Our December book, My Antonia by Willa Cather, ended 2011 on a very high literary note. My Antonia truly deserves its place in American literature as “one of the finest novels of the twentieth century”. Many critics place her firmly among such highly regarded American authors as William Faulkner and Ernest Hemingway. The Misfits at our discussion last Wednesday certainly agree with that claim. We rate it as one of the best novels we have read since we began our Men’s Reading Group in September, 2002. (It is fitting that we end another year of reading with Willa Cather, the author with whom we began our Reading Group in 2002.)
I could go on for pages on why you should read My Antonia but I won’t. I don’t think I could do justice to all that is contained in the novel and power of Cather’s story about the life of a young woman on the plains of Nebraska in the pioneer days of our nations history. It is a classic and should be on the required reading list of all High School or College Freshman literature classes.

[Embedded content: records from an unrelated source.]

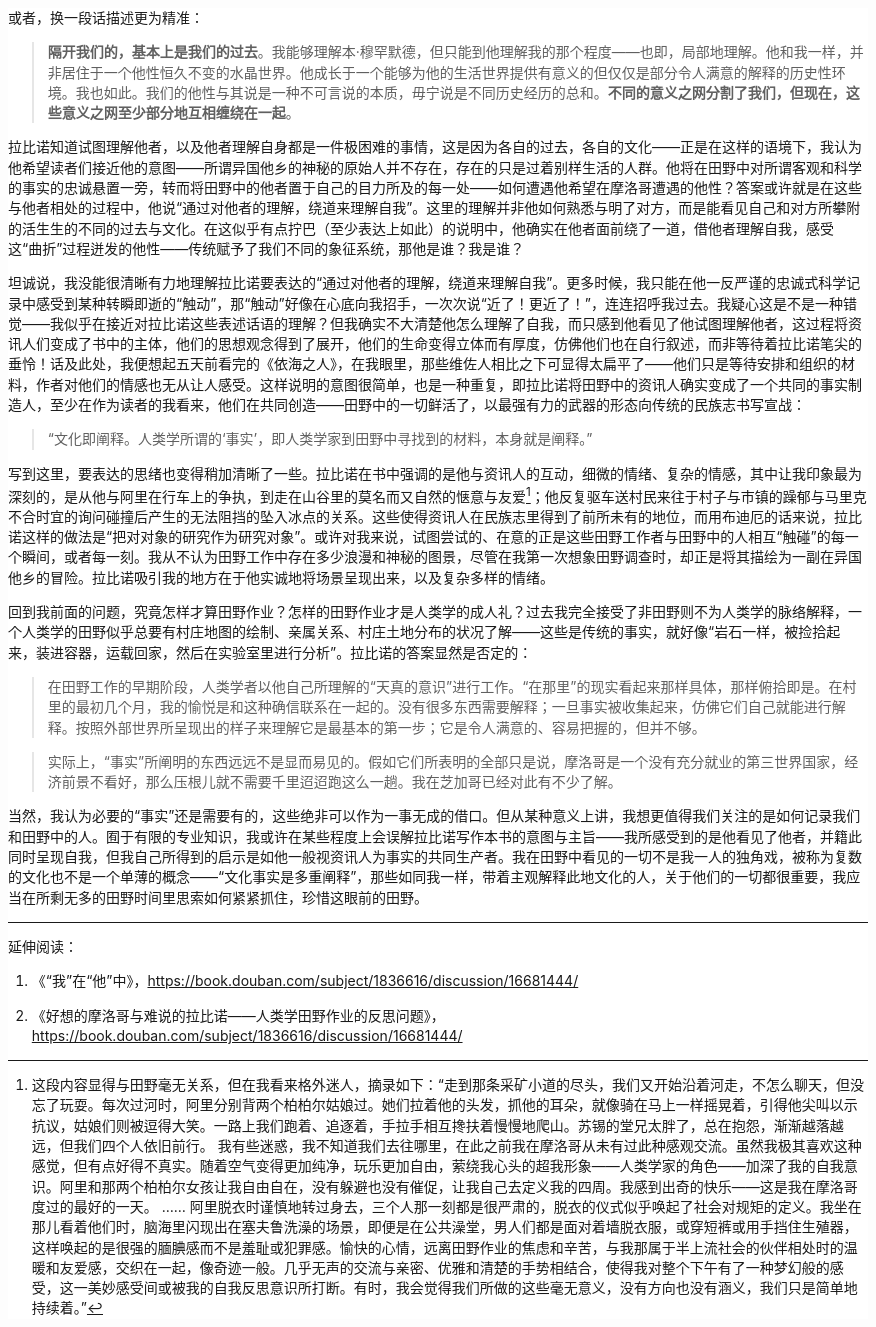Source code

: 或者，换一段话描述更为精准：

> **隔开我们的，基本上是我们的过去**。我能够理解本·穆罕默德，但只能到他理解我的那个程度——也即，局部地理解。他和我一样，并非居住于一个他性恒久不变的水晶世界。他成长于一个能够为他的生活世界提供有意义的但仅仅是部分令人满意的解释的历史性环境。我也如此。我们的他性与其说是一种不可言说的本质，毋宁说是不同历史经历的总和。**不同的意义之网分割了我们，但现在，这些意义之网至少部分地互相缠绕在一起**。
> 

拉比诺知道试图理解他者，以及他者理解自身都是一件极困难的事情，这是因为各自的过去，各自的文化——正是在这样的语境下，我认为他希望读者们接近他的意图——所谓异国他乡的神秘的原始人并不存在，存在的只是过着别样生活的人群。他将在田野中对所谓客观和科学的事实的忠诚悬置一旁，转而将田野中的他者置于自己的目力所及的每一处——如何遭遇他希望在摩洛哥遭遇的他性？答案或许就是在这些与他者相处的过程中，他说“通过对他者的理解，绕道来理解自我”。这里的理解并非他如何熟悉与明了对方，而是能看见自己和对方所攀附的活生生的不同的过去与文化。在这似乎有点拧巴（至少表达上如此）的说明中，他确实在他者面前绕了一道，借他者理解自我，感受这“曲折”过程迸发的他性——传统赋予了我们不同的象征系统，那他是谁？我是谁？

坦诚说，我没能很清晰有力地理解拉比诺要表达的“通过对他者的理解，绕道来理解自我”。更多时候，我只能在他一反严谨的忠诚式科学记录中感受到某种转瞬即逝的“触动”，那“触动”好像在心底向我招手，一次次说“近了！更近了！”，连连招呼我过去。我疑心这是不是一种错觉——我似乎在接近对拉比诺这些表述话语的理解？但我确实不大清楚他怎么理解了自我，而只感到他看见了他试图理解他者，这过程将资讯人们变成了书中的主体，他们的思想观念得到了展开，他们的生命变得立体而有厚度，仿佛他们也在自行叙述，而非等待着拉比诺笔尖的垂怜！话及此处，我便想起五天前看完的《依海之人》，在我眼里，那些维佐人相比之下可显得太扁平了——他们只是等待安排和组织的材料，作者对他们的情感也无从让人感受。这样说明的意图很简单，也是一种重复，即拉比诺将田野中的资讯人确实变成了一个共同的事实制造人，至少在作为读者的我看来，他们在共同创造——田野中的一切鲜活了，以最强有力的武器的形态向传统的民族志书写宣战：

> “文化即阐释。人类学所谓的‘事实’，即人类学家到田野中寻找到的材料，本身就是阐释。”
> 

写到这里，要表达的思绪也变得稍加清晰了一些。拉比诺在书中强调的是他与资讯人的互动，细微的情绪、复杂的情感，其中让我印象最为深刻的，是从他与阿里在行车上的争执，到走在山谷里的莫名而又自然的惬意与友爱[^7]；他反复驱车送村民来往于村子与市镇的躁郁与马里克不合时宜的询问碰撞后产生的无法阻挡的坠入冰点的关系。这些使得资讯人在民族志里得到了前所未有的地位，而用布迪厄的话来说，拉比诺这样的做法是“把对对象的研究作为研究对象”。或许对我来说，试图尝试的、在意的正是这些田野工作者与田野中的人相互“触碰”的每一个瞬间，或者每一刻。我从不认为田野工作中存在多少浪漫和神秘的图景，尽管在我第一次想象田野调查时，却正是将其描绘为一副在异国他乡的冒险。拉比诺吸引我的地方在于他实诚地将场景呈现出来，以及复杂多样的情绪。

[^7]: 这段内容显得与田野毫无关系，但在我看来格外迷人，摘录如下：“走到那条采矿小道的尽头，我们又开始沿着河走，不怎么聊天，但没忘了玩耍。每次过河时，阿里分别背两个柏柏尔姑娘过。她们拉着他的头发，抓他的耳朵，就像骑在马上一样摇晃着，引得他尖叫以示抗议，姑娘们则被逗得大笑。一路上我们跑着、追逐着，手拉手相互搀扶着慢慢地爬山。苏锡的堂兄太胖了，总在抱怨，渐渐越落越远，但我们四个人依旧前行。
我有些迷惑，我不知道我们去往哪里，在此之前我在摩洛哥从未有过此种感观交流。虽然我极其喜欢这种感觉，但有点好得不真实。随着空气变得更加纯净，玩乐更加自由，萦绕我心头的超我形象——人类学家的角色——加深了我的自我意识。阿里和那两个柏柏尔女孩让我自由自在，没有躲避也没有催促，让我自己去定义我的四周。我感到出奇的快乐——这是我在摩洛哥度过的最好的一天。
……
阿里脱衣时谨慎地转过身去，三个人那一刻都是很严肃的，脱衣的仪式似乎唤起了社会对规矩的定义。我坐在那儿看着他们时，脑海里闪现出在塞夫鲁洗澡的场景，即便是在公共澡堂，男人们都是面对着墙脱衣服，或穿短裤或用手挡住生殖器，这样唤起的是很强的腼腆感而不是羞耻或犯罪感。愉快的心情，远离田野作业的焦虑和辛苦，与我那属于半上流社会的伙伴相处时的温暖和友爱感，交织在一起，像奇迹一般。几乎无声的交流与亲密、优雅和清楚的手势相结合，使得我对整个下午有了一种梦幻般的感受，这一美妙感受间或被我的自我反思意识所打断。有时，我会觉得我们所做的这些毫无意义，没有方向也没有涵义，我们只是简单地持续着。”

回到我前面的问题，究竟怎样才算田野作业？怎样的田野作业才是人类学的成人礼？过去我完全接受了非田野则不为人类学的脉络解释，一个人类学的田野似乎总要有村庄地图的绘制、亲属关系、村庄土地分布的状况了解——这些是传统的事实，就好像“岩石一样，被捡拾起来，装进容器，运载回家，然后在实验室里进行分析”。拉比诺的答案显然是否定的：

> 在田野工作的早期阶段，人类学者以他自己所理解的“天真的意识”进行工作。“在那里”的现实看起来那样具体，那样俯拾即是。在村里的最初几个月，我的愉悦是和这种确信联系在一起的。没有很多东西需要解释；一旦事实被收集起来，仿佛它们自己就能进行解释。按照外部世界所呈现出的样子来理解它是最基本的第一步；它是令人满意的、容易把握的，但并不够。
> 

> 实际上，“事实”所阐明的东西远远不是显而易见的。假如它们所表明的全部只是说，摩洛哥是一个没有充分就业的第三世界国家，经济前景不看好，那么压根儿就不需要千里迢迢跑这么一趟。我在芝加哥已经对此有不少了解。
> 

当然，我认为必要的“事实”还是需要有的，这些绝非可以作为一事无成的借口。但从某种意义上讲，我想更值得我们关注的是如何记录我们和田野中的人。囿于有限的专业知识，我或许在某些程度上会误解拉比诺写作本书的意图与主旨——我所感受到的是他看见了他者，并籍此同时呈现自我，但我自己所得到的启示是如他一般视资讯人为事实的共同生产者。我在田野中看见的一切不是我一人的独角戏，被称为复数的文化也不是一个单薄的概念——“文化事实是多重阐释”，那些如同我一样，带着主观解释此地文化的人，关于他们的一切都很重要，我应当在所剩无多的田野时间里思索如何紧紧抓住，珍惜这眼前的田野。

---

延伸阅读：

1. 《“我”在“他”中》，https://book.douban.com/subject/1836616/discussion/16681444/

2. 《好想的摩洛哥与难说的拉比诺——人类学田野作业的反思问题》，https://book.douban.com/subject/1836616/discussion/16681444/

[^1]: 资讯人即报道人（informant），指人类学者在田野调查中结识的能帮他们了解当地文化的当地人。
[^2]: 芝加哥。
[^3]: 我下一本将要阅读的民族志正是马林诺夫斯基最为知名的作品《西太平洋上的航海者——美拉尼西亚新几内亚群岛土著人之事业及冒险活动的报告》
[^4]: 在我阅读过的书目中包括埃文斯-普里查德的《努尔人》、利奇的《缅甸高地诸政治体系》。
[^5]: 这些同样形成了一本民族志，《象征支配：摩洛哥的文化生态与历史变迁》。但保罗·拉比诺并没有止步于此，他将自己在田野中的经历、感受与反思整理成了《摩洛哥田野作业反思》，后者名声更甚于前者。
[^6]: 拉比诺告诉我们，“fact”来自拉丁语“factum”，是“制作”、“制造”的意思。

And now to the future: Our fist novel of 2012 is A Canticle for Leibowitz by William M. Miller, Jr.. This is Miller's only major novel and is not simply a post-apocalyptic science fiction novel but also a multi-layered meditation on the conflict between knowledge and morality .The novel follows a Catholic monastic order over a period of 18 centuries as it seeks to preserve the legacy of human knowledge even as mankind repeatedly destroys itself in nuclear flames. Six centuries in the future, the world suffers a “Flame Deluge” and mankind violently rejects all learning in a period of history called “The Simplification”. The title character, a widowed former weapons scientist named Leibowitz, gathers followers and establishes a monastic order dedicated to preserving the remnants of human knowledge. Leibowitz is martyred and by the 26th century is up for canonization. The world has returned to a hunter-gatherer economy, and the Catholic Church is struggling against marauding barbarians and shamans. It is science/apocalyptic fiction at its finest.
I have [linked to] an insightful review of the novel by a Catholic professor that I found at the Ignatius Press web site. I think makes an excellent introduction to the novel [http://www.ignatiusinsight.com/features2010/bbirzer_canticle_apr2010.asp].
But more to the future of our Reading Group: I need some recommendations as to what you want to read/what we should read in 2012. Please do respond. I need and will value your input.
Finally, let me wish all of you a Blessed Christmas. And may God bless each you and grant you great happiness and good health in the New Year.